• _EXERCISE REQUIREMENTS_: Count the lines in the rows below that contain the string "create", with case counting, and reply with only that number.

Top of SOURCE MATERIAL

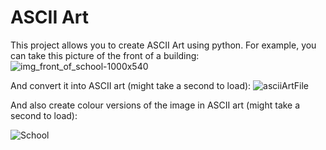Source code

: # ASCII Art
This project allows you to create ASCII Art using python. For example, you can take this picture of the front of a building:
![img_front_of_school-1000x540](https://github.com/DavidBlairs/ASCII_Art/assets/54111529/baeed792-7d36-4dde-a3ee-2ca42dc7733b)

And convert it into ASCII art (might take a second to load):
![asciiArtFile](https://github.com/DavidBlairs/ASCII_Art/assets/54111529/49e26210-4e3b-4252-b769-94b56f496044)

And also create colour versions of the image in 
ASCII art (might take a second to load):

![School](https://github.com/DavidBlairs/ASCII_Art/assets/54111529/753c3668-595b-4a3c-8cc9-61b0f23f34fb)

Bottom of SOURCE MATERIAL

• _RESULT FOR THIS TASK_: 2